*** Data shown Section Begins ***
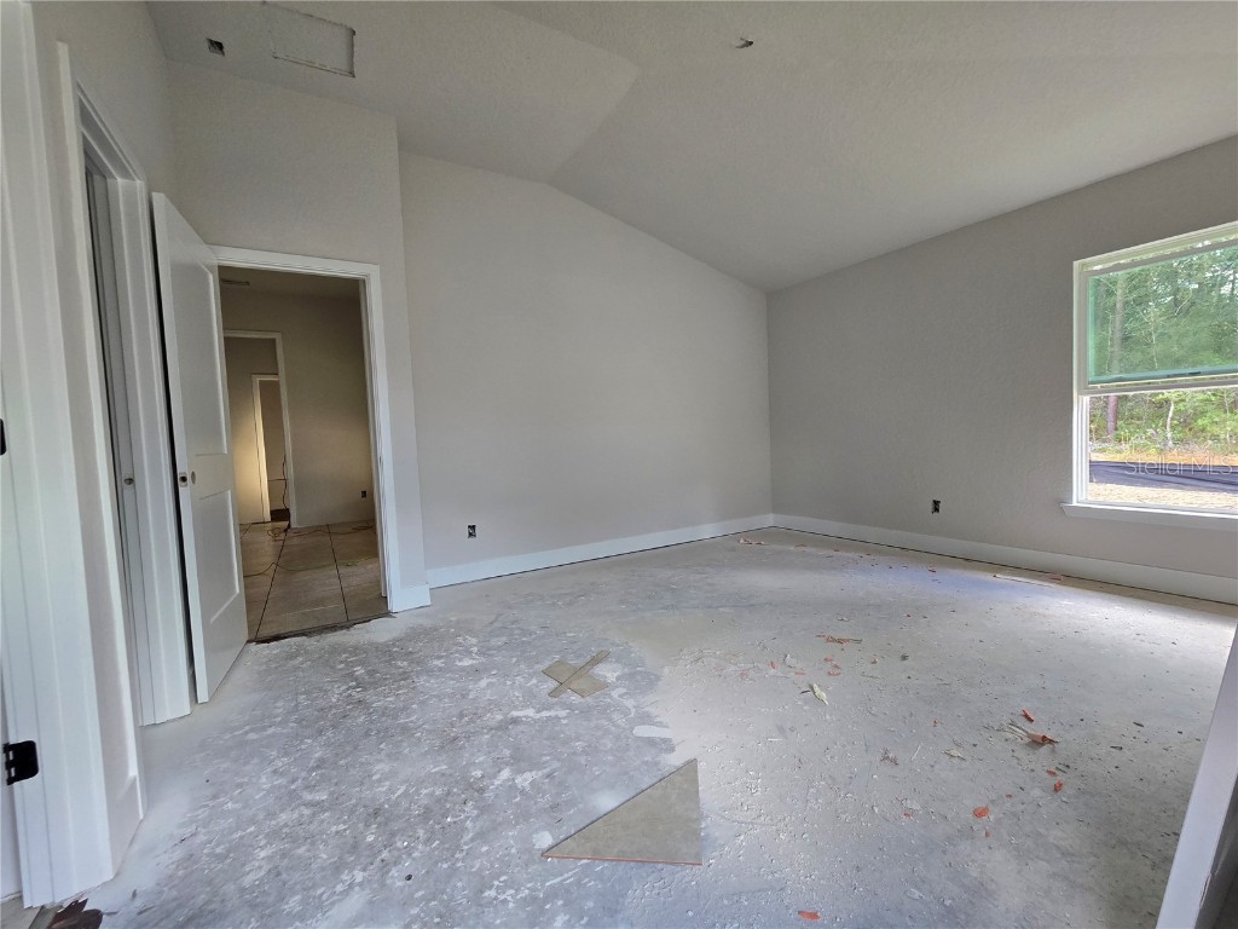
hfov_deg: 106.2
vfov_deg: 89.9
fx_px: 465
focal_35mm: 13
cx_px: 619
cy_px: 464
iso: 160
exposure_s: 1/100
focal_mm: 2.2
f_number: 2.2
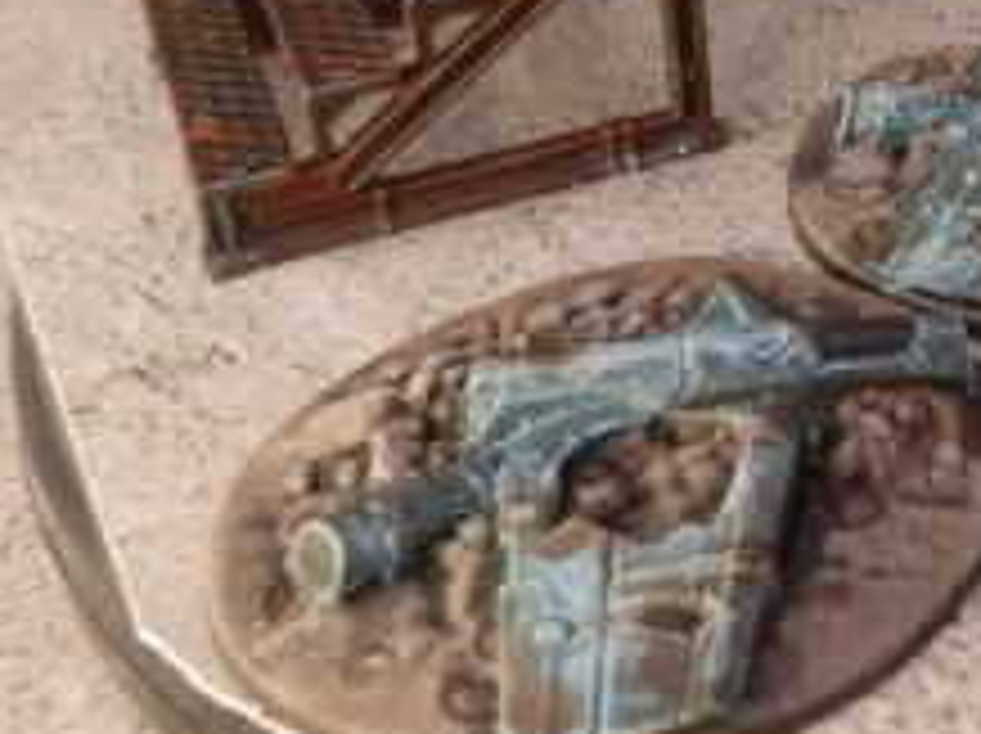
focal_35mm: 69
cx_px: 1202
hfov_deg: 25.2
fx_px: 1953
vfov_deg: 20.4
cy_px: -59
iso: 400
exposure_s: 1/125
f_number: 3.1
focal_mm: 5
*** Data shown Section Ends ***
▸ Problem details
The entries above are to be retyped exactly, with each picture left out.

▸ Your response
hfov_deg: 106.2
vfov_deg: 89.9
fx_px: 465
focal_35mm: 13
cx_px: 619
cy_px: 464
iso: 160
exposure_s: 1/100
focal_mm: 2.2
f_number: 2.2
focal_35mm: 69
cx_px: 1202
hfov_deg: 25.2
fx_px: 1953
vfov_deg: 20.4
cy_px: -59
iso: 400
exposure_s: 1/125
f_number: 3.1
focal_mm: 5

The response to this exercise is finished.